The Invertible Matrix Theorem states that a matrix $\mathbf{B}$ is invertible if and only if the matrix equation $\mathbf{Bx}=\mathbf{0}$ has only the trivial solution $\mathbf{x}=\mathbf{0}$. Which means if we want a non-trivial solution out of our equation, we need to ensure that $\mathbf{A}-a\mathbf{I}$, which we’ll just call $\mathbf{B}$, is not invertible. To ensure this, let’s take a look at a hypothetical inverse for $\mathbf{B}$.

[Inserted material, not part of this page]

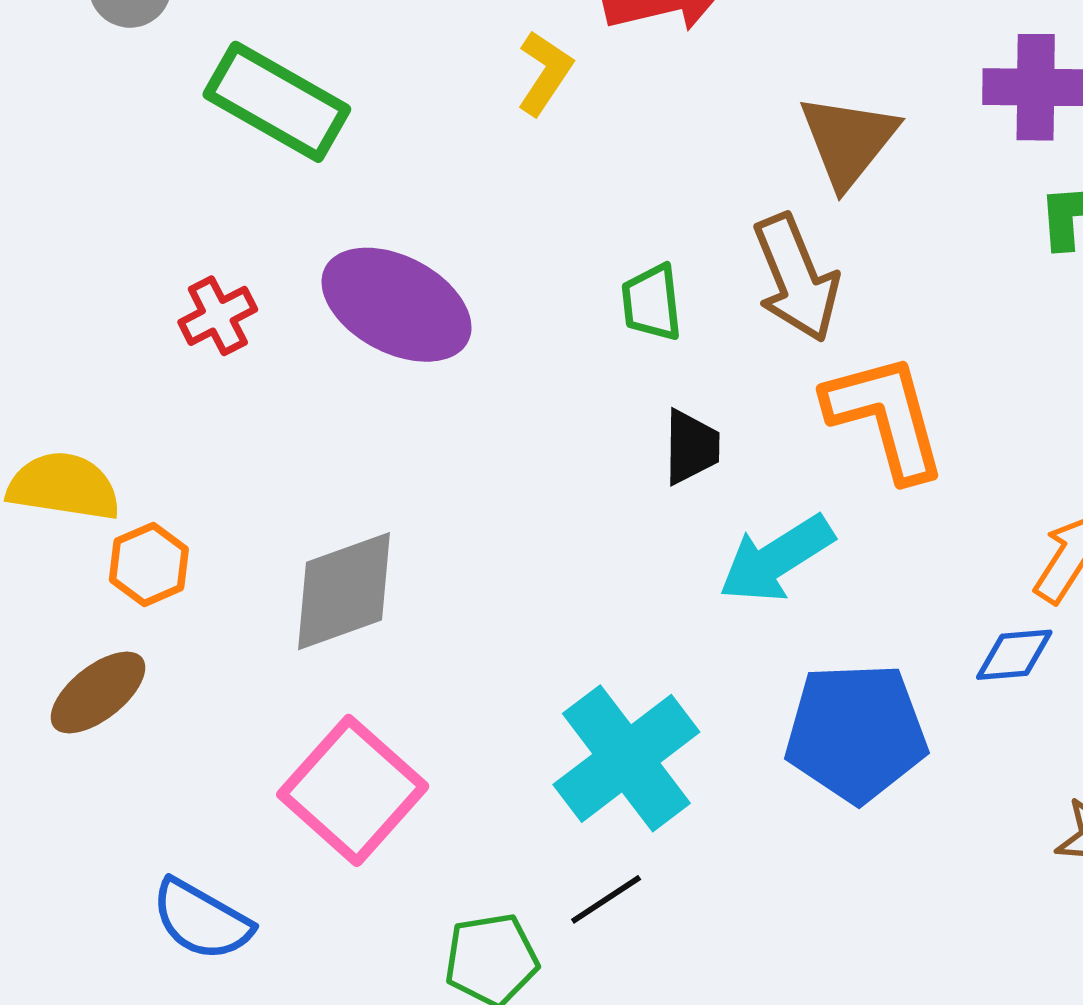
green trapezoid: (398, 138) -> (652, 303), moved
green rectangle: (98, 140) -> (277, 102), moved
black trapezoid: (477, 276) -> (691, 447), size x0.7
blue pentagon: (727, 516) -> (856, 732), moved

Assume, for a moment, that $\mathbf{B}$ is the following:

$\mathbf{B} = \left(\begin{array}{cc}b_1 & b_2\\ b_3 & b_4\end{array}\right)$

You may recall that if $\mathbf{B}$ has an inverse, it must be:

$\mathbf{B^{-1}} = \frac{1}{\det{\mathbf{B}}} \left(\begin{array}{cc}b_4 & -b_2\\ -b_3 & b_1\end{array}\right)$

This rule generalizes to arbitrary finite dimensions. Which means if $\det{\mathbf{B}} = 0$, then the matrix $\mathbf{B}$ is not invertible, because you’re dividing by zero. Horrah! (Here, $\det$ is the determinant, in case you have not seen it before).

So we get this equation:

$\det{\mathbf{B}} = \det{\left(\mathbf{A}-a\mathbf{I}\right)} = 0$

The left side of this equation turns out to be a polynomial in a. Solving for its zeroes gives you your different scale factors, called eigenvalues (these are your a‘s). What do you do with them? Plug ’em back into the equation and solve for your $\mathbf{z}$‘s!

Since you already know an expression for $\mathbf{x}$ in terms of $\mathbf{z}$, you can now solve for various values of $\mathbf{x}$.